= Selected extract =
All that brings me back to the AT&T store. I needed a phone case from the store, and it was more convenient to pick it up than wait for Amazon to deliver it to me on Monday.
There was a problem. My wife wouldn't add it to her errands. She refuses to go in there. She says the attitudes of guys who work there are intolerably chauvinistic, in that "you don't know what you're doing, little lady" kind of way.
We both have iPhones on AT&T, so she's had a bunch of occasions to go in there. I bought my phone online, but she got hers in the store. She's also been back in there to look at phone cases and to get unnecessary bandwidth charges removed from her bill (she wasn't the only one).
So, fine, I'll run my own errand. It's only fair. I had tried to call first, but given that they sell phones, I found it a little disturbing that they don't ever answer their own phone when it rings. I called. No answer.
I drove the seven minutes to my local West Melbourne AT&T store. As I got out of the car, two women were getting into their car in the next parking space over. One woman turned to the other and said, "I hate that guy," pointing to the manager exiting the store. She continued, "He's always such a condescending jerk when I come in here."
This did not bode well. Not only was my wife distinctly unthrilled with this store, so was at least one other woman. Ah, well. My needs were simple. I went on in.
The very first thing I noticed was the stank. It smelled like a gym, on a particularly hot day. To be fair, I live in Florida, but it was only in the mid-70s yesterday. It just wasn't hot enough to justify the smell of a locker room.
The store consists of two main counters on the left and right side of the store. There were two salesmen behind the left counter (nearer the entrance) and three more behind the right counter. Each was with a customer. In the middle of the store were free-standing display areas, mostly uninteresting.
Some phones were on the display kiosks and were actually powered up and working, unlike the computers in our local office store (see Have PC retailers lost the will to live?).
That retail experience took me 30 minutes. By contrast, I could have ordered what I needed from Amazon in 30 seconds.
There was a definite Glengarry Glen Ross feel to the store. The man closest to where I planted myself was explaining a contract. The woman to my left was spending a few hundred bucks to buy a MicroCell so that the cell phone she was already paying for would actually work at home.
There were no female workers in the store. While I didn't see any outrageously inappropriate behavior, the sales guy who finished up first looked at me, and the only thing he said was "I'm going home." The store is listed closing at 8pm, and I was in there at 7:30, so he was clearly in a bit of a hurry to get out of there.
He didn't bother to say "Hi". He tried to avoid eye contact. He didn't offer to introduce me to another sales guy. He just wanted out and didn't care about his store's reputation, the possible purchase I might have made (at that point, he didn't know if I needed a phone case or an S4), or the impression he'd make on someone who might be a repeat customer.
He just wanted out.
In any case, it only took me about 15 minutes to get my needs met. I'm hard to miss, so the next free sales guy came over to me as soon as he was done with his customer. He was polite and got me what I needed. I had no complaints.
Even so, as I walked out, I thought once again about Jason's arguments about retail. It took me seven minutes to drive there and seven minutes home. Call that fifteen minutes. It took fifteen minutes of standing around. I didn't like how I was treated. There were other shoppers who clearly didn't like how they'd been treated.

= Extracted information =
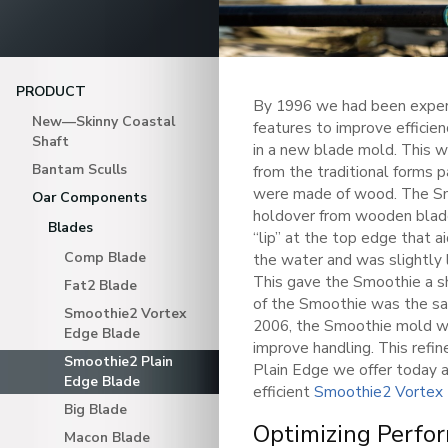
PRODUCT
By 1996 we had been exper
New—Skinny Coastal
features to improve effici
Shaft
in a new blade mold. This w
Bantam Sculls
from the traditional forms
were made of wood. The Smo
Oar Components
holdover from wooden blade
Blades
“lip” at the top edge that ai
Comp Blade
the water and was slightly 
This gave the Smoothie a sh
Fat2 Blade
of the Smoothie was the s
Smoothie2 Vortex
2006, the Smoothie mold wa
Edge Blade
improve handling. This refi
Smoothie2 Plain
Plain Edge we offer today 
Edge Blade
efficient
Smoothie2 Vortex
Big Blade
Optimizing Perfo
Macon Blade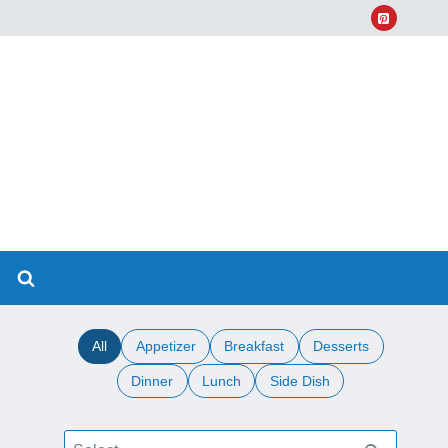
All
Appetizer
Breakfast
Desserts
Dinner
Lunch
Side Dish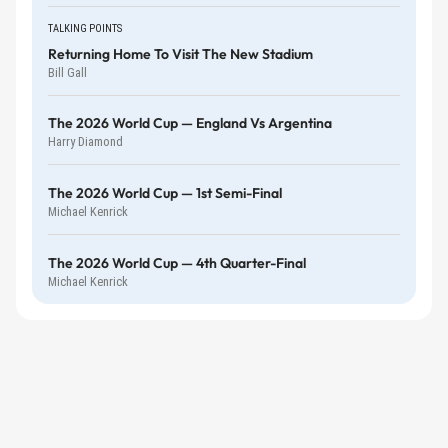
TALKING POINTS
Returning Home To Visit The New Stadium
Bill Gall
The 2026 World Cup — England Vs Argentina
Harry Diamond
The 2026 World Cup — 1st Semi-Final
Michael Kenrick
The 2026 World Cup — 4th Quarter-Final
Michael Kenrick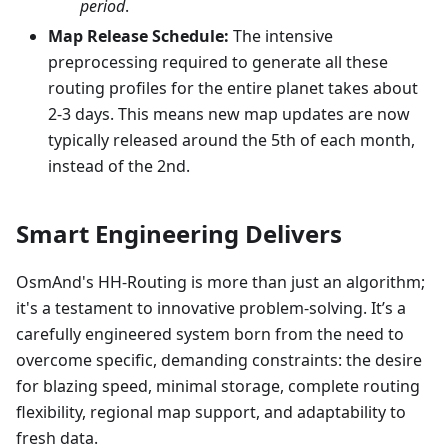
period
.
Map Release Schedule:
The intensive
preprocessing required to generate all these
routing profiles for the entire planet takes about
2-3 days. This means new map updates are now
typically released around the 5th of each month,
instead of the 2nd.
Smart Engineering Delivers
OsmAnd's HH-Routing is more than just an algorithm;
it's a testament to innovative problem-solving. It’s a
carefully engineered system born from the need to
overcome specific, demanding constraints: the desire
for blazing speed, minimal storage, complete routing
flexibility, regional map support, and adaptability to
fresh data.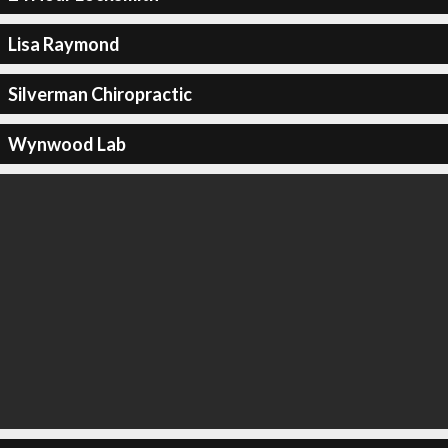
Lisa Raymond
Silverman Chiropractic
Wynwood Lab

= Directions =
In the account of the AT&T store visit, list every reason the text gives for the author's wife having gone into the store.

= Answer space =
- To get her iPhone
- To look at phone cases
- To get unnecessary bandwidth charges removed from her bill